I'm super sleepy and have work in the morning but luckily last night I was too sleepy to put up the introductory blogpost to this year's spooky short story, so I'll do that today and tomorrow finish off editing the story itself and everything, get it into publishing shape (it's already basically written.) Just, push it all back a day.
It's called Dream Journal. Here's the part where I tell you what inspired it: it basically happened to me for real, except for the scary bits, which didn't happen to me; the rest of it however caused me to think "oh, you know what would be scary here?"
The idea of a dream journal is something that I have mixed feelings about; a lot of my best ideas come straight from dreams, but as I've, just gonna fudge it and say "matured as an artist" or some b.s., matured as a thinker, I've grown less enamored of the idea that your sleep can be something productive for you. Not everything needs to be productive, and once you start viewing things under those terms there's virtually no way of going back.
Neoliberalism, the defining ideology of everyday life, is an all-encompassing machine under which absolutely everything is commodified, even art. Even, getting back to the topic of sleep and resting, taking a break from the system is a commodity: taking a break, after all, makes you a more productive worker. And getting back to dreams, not to spoil the story or anything: as an artist, your dreams can fuel your art which can fuel your "brand." It's a horrifying miserable way of looking at the world.

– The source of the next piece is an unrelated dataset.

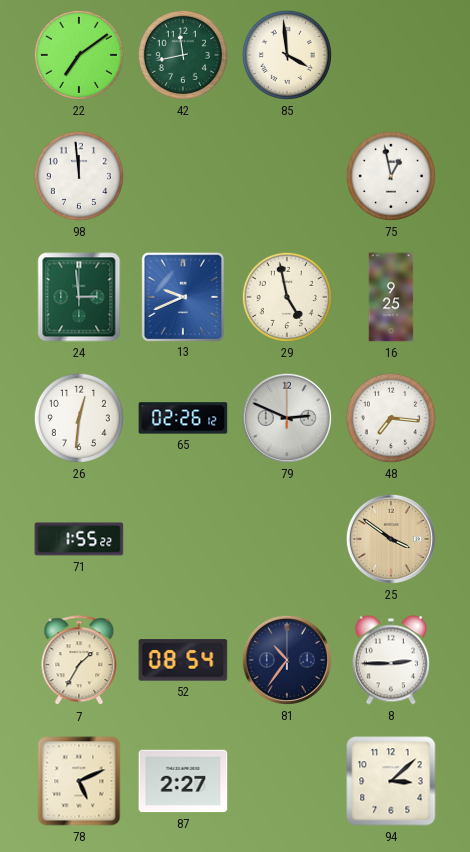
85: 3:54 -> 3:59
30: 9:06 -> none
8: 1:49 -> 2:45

Not that it's bad to dream, or be inspired, or to make art. Even compromised art is better than no art; there's no such thing as uncompromised art (but that's a separate discussion.)
That's all background radiation, though. Neoliberalism isn't the monster in Dream Journal, not really. After all, the scariest stories aren't the ones in which the protagonist is hopeless before the monster. The scariest stories are the ones in which the protagonist has agency, but it's deeply ambiguous what the best course of action is with that agency, in the face of monstrousness.